You consider matt cain an ace? And this assessment is based on his long track record and not just he last 2 starts? Matt cain is a good pitcher but liriano is a lot better.

Anonymous said...

have you looked at cain's numbers over the past 4 years? he has been great and consistent. he has now proven that pitching in the postseason has no impact on him. he hasn't had major elbow surgery. i never said liriano wasn't an ace, i said that he can't back down in the playoffs. it's not about his stuff or his stats, more about his guts.

Anonymous said...

I say a few things im certain youll quibble with. Matt cain is quite a bit worse than his era. He has 3 post season starts, liriano has 1. Neither has proven anything about their guts in the post season.

Ed Bast said...

Nope see again, and I don't know how many times you have to keep telling stat heads this, but Matt Cain is not worse than his ERA is. ERA measures performance. He's been exactly as good as his ERA. Just because his xFIP is higher than his ERA doesn't mean Cain's not that good. It means the xFIP stat isn't that good at prediciting his performance.

To reiterate: xFIP is based on things that did not happen. ERA is based on precisely what did happen.

Anonymous said...

I said youd quibble with it. Im very confident in my analysis of era and how it doesnt really measure pitcher performance well. If you choose to disagree thats fine. You're wrong and hopefully someday you think about it some. ERA was arbitrarily chosen as the benchmark of pitcher performance, that doesnt make it reality. And i know you think your reasoning is sound but earned run average doesnt even precisely detail what happened in the irrelevant macro outcome way you believe it does. A straight run average would be the real world stat you are looking for.

I fully understand why people think era is a good stat, i thought the same thing at one time. But its not. Im not missing anything about the value of era, there are much better stats.

Ed Bast said...

ERA measures how many earned runs a pitcher gave up, right? xFIP measures how many runs a pitcher would have given up if his defenders were robots, the games were played in perfect weather, there was no such thing as a pressure situation, and hitters were computers.

Please explain to me how xFIP better measures how many earned runs a pitcher actually gave up (i.e performance).
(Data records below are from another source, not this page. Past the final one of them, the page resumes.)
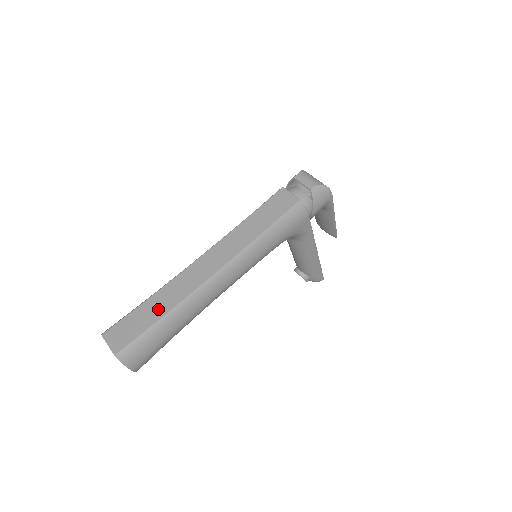
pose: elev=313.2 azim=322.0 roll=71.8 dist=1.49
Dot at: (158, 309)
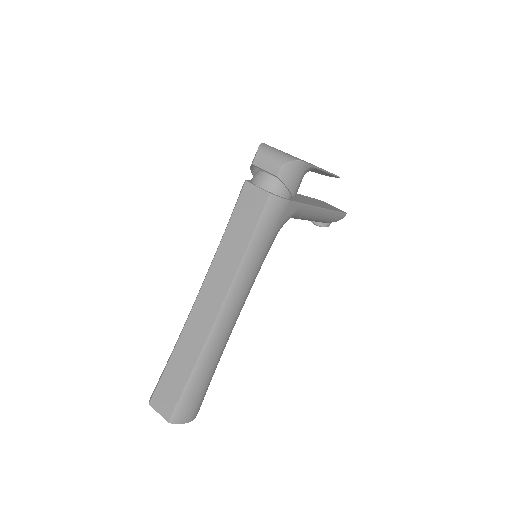
Dot at: (184, 366)
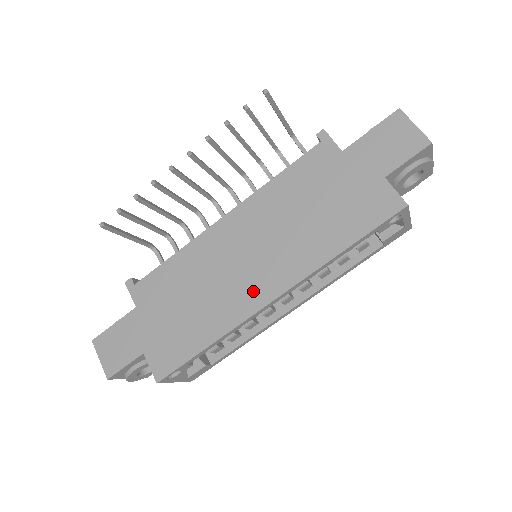
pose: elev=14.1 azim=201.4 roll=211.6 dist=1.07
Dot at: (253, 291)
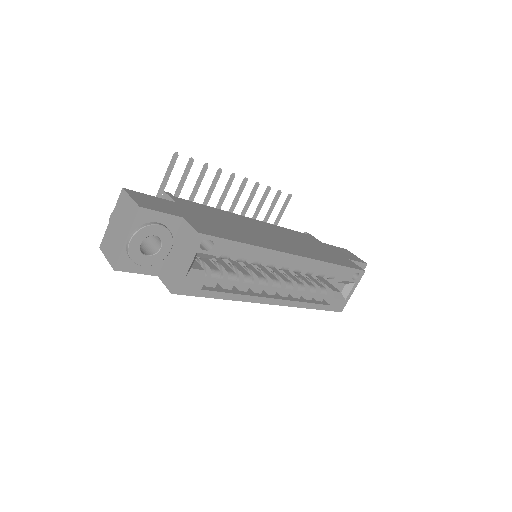
Dot at: (281, 246)
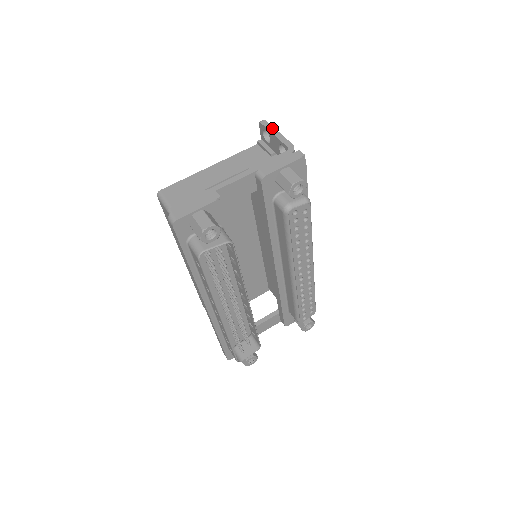
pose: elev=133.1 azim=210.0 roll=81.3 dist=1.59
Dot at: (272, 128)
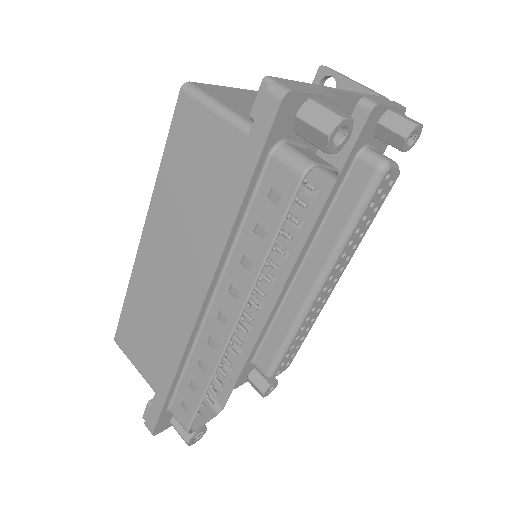
Dot at: (343, 75)
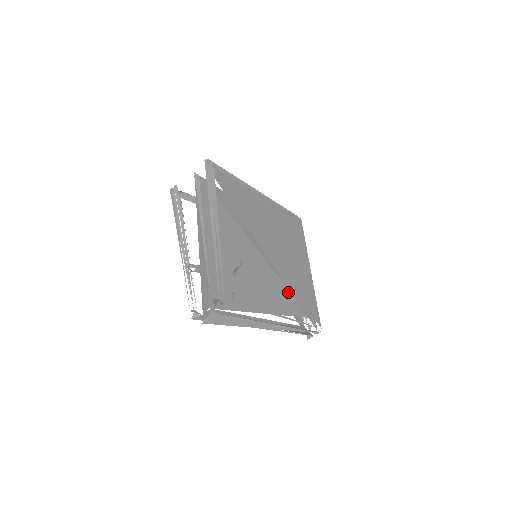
I get xFIP. It's a hypothetical number. ERA is not hypothetical. I tend to go with the real over the abstract. Unfortunately for you, there are simply some things that cannot be accounted for in statistics.

Anonymous said...

Ed you are so wrong about xfip. Not even close. It intrinsically say nothing about how a pitcher would have pitched, it correlates 3 numbers that actually happened. And it actually assumes nothing about defense, weather and actually takes into account hitting environment. All these things are big advantages over era because these things are things either pitchers dont control or destandardize the statistic. You dislike statistics like xfip because you dont understand them and seem to have a lot of misconceptions about them. There is nothing mystical about xfip, i think youre hung up because its called expected, it is made up of real numbers. You prefer era because its habit and because you havent thought enough about what goes into pitching.

Anonymous said...

Expected Fielding Independent Pitching. This is an experimental stat that adjusts FIP and "normalizes" the home run component. Research has shown that home runs allowed are pretty much a function of flyballs allowed and home park, so xFIP is based on the average number of home runs allowed per outfield fly. Theoretically, this should be a better predicter of a pitcher's future ERA.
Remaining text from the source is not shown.